● Instruction
No pictures belong in the copy. Reproduce exactly the lines beginning at the line containing "Highly Accurate Indicators for MT4 and" and continuing to the end of the entries below.

● Data section
▬▬▬▬▬▬▬▬▬▬

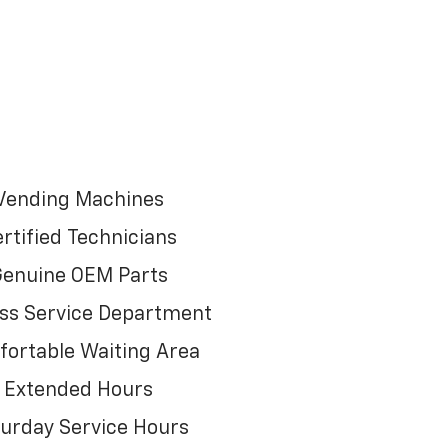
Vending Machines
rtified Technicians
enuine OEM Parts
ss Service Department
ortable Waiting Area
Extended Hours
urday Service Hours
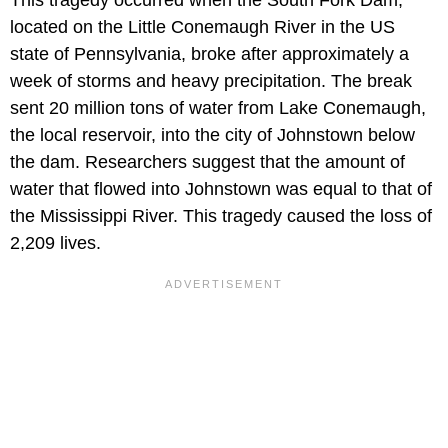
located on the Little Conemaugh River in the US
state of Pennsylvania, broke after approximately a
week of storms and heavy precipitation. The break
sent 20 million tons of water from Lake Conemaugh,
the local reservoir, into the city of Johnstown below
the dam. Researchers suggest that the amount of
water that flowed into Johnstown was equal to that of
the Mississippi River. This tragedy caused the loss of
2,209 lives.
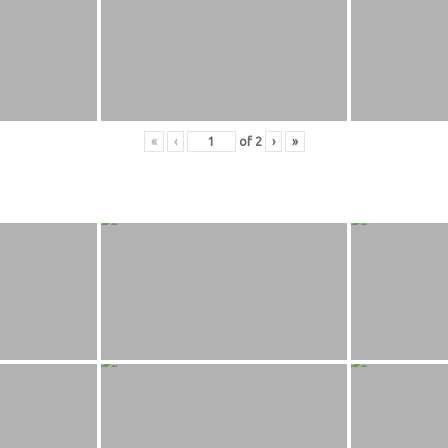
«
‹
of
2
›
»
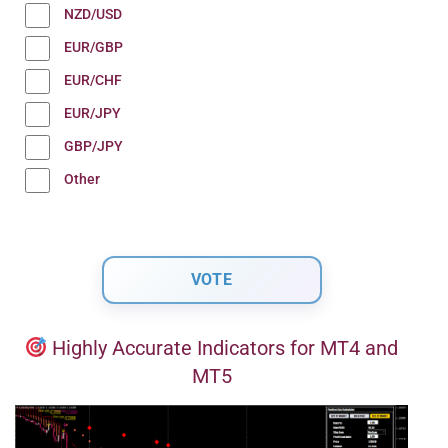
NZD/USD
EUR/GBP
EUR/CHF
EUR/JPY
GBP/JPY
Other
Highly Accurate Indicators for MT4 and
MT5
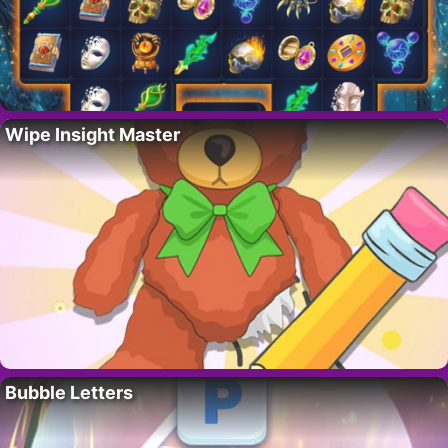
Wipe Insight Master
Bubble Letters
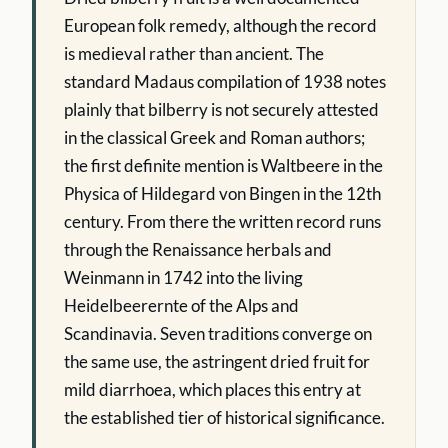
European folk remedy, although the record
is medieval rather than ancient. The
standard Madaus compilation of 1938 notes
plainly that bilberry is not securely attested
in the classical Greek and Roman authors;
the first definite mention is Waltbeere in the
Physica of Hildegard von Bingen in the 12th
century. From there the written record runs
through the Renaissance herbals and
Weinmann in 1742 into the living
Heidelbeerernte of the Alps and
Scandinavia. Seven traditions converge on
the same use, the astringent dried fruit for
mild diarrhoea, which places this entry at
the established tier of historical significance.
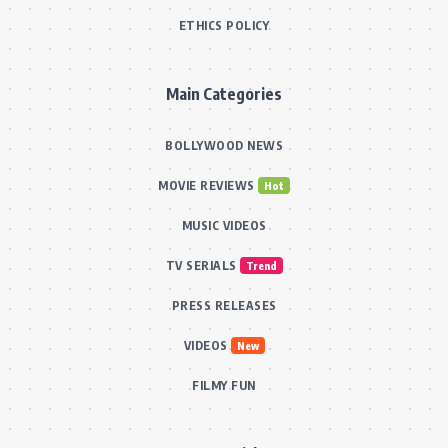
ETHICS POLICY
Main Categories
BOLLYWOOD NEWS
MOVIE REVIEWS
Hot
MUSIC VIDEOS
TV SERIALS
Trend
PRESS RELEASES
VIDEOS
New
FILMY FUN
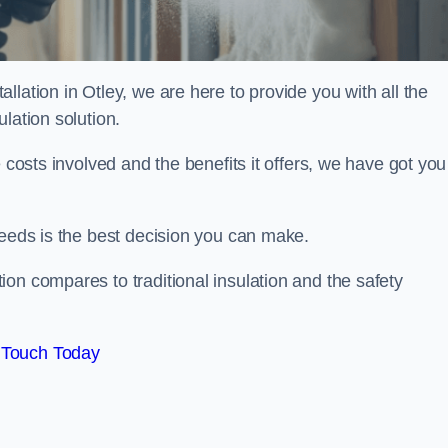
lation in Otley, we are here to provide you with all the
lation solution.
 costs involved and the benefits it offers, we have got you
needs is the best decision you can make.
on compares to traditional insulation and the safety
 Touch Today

▬▬▬▬▬▬▬▬▬▬

● Exercise solution
Highly Accurate Indicators for MT4 and
MT5
Wipe Insight Master
Bubble Letters
European folk remedy, although the record
is medieval rather than ancient. The
standard Madaus compilation of 1938 notes
plainly that bilberry is not securely attested
in the classical Greek and Roman authors;
the first definite mention is Waltbeere in the
Physica of Hildegard von Bingen in the 12th
century. From there the written record runs
through the Renaissance herbals and
Weinmann in 1742 into the living
Heidelbeerernte of the Alps and
Scandinavia. Seven traditions converge on
the same use, the astringent dried fruit for
mild diarrhoea, which places this entry at
the established tier of historical significance.
ETHICS POLICY
Main Categories
BOLLYWOOD NEWS
MOVIE REVIEWS
Hot
MUSIC VIDEOS
TV SERIALS
Trend
PRESS RELEASES
VIDEOS
New
FILMY FUN
lation in Otley, we are here to provide you with all the
lation solution.
 costs involved and the benefits it offers, we have got you
needs is the best decision you can make.
on compares to traditional insulation and the safety
 Touch Today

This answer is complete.